MBE Rules · Real Property
Joint tenancy — four unities
The rule
Requires four unities: Time, Title, Interest, Possession (TTIP). Plus clear right of survivorship language. On death of one joint tenant, share passes to survivors automatically (not through estate). Unilateral conveyance severs the joint tenancy as to that share, creating a TIC.
In plain English
For joint ownership to exist, all owners must acquire their interests at the same time, through the same document, with equal shares, and have equal rights to use the property. If one owner dies, their share goes directly to the others.
Worked example
Alex, Jamie, and Pat buy a cabin together, each getting an equal share at the same time. When Jamie dies, their share automatically goes to Alex and Pat. If Alex sells their share, the joint tenancy is broken, and Pat and the new owner are tenants in common.
Memory hook
Joint Tenancy: TTIP to Survive!

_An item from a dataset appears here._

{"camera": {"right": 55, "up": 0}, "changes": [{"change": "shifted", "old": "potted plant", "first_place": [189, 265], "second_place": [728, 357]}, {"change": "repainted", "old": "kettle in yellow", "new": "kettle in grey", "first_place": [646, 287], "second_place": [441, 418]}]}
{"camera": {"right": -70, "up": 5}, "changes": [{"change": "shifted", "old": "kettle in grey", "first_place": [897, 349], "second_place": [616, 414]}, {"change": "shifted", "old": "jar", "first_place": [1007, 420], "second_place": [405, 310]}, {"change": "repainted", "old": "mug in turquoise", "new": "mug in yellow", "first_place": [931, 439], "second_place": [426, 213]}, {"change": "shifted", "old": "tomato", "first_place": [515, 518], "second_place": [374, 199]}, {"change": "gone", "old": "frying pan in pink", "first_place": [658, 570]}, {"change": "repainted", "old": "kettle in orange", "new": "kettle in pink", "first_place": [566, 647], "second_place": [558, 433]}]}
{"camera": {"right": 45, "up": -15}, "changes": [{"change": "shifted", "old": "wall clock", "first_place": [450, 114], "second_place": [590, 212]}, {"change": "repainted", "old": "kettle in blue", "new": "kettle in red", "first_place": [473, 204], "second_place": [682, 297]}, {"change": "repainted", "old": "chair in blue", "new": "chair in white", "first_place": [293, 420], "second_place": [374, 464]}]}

Time, Title, Interest, Possession, plus clear survivorship language ensures automatic share passage.
The trap
Students think: any conveyance severs joint tenancy. Wrong, because only unilateral conveyance severs it. The actual test is whether one tenant alone conveys their interest.
How examiners test it
Test setup: joint tenant secretly sells their share. Trap: students miss that this creates a TIC for the buyer, not for remaining tenants.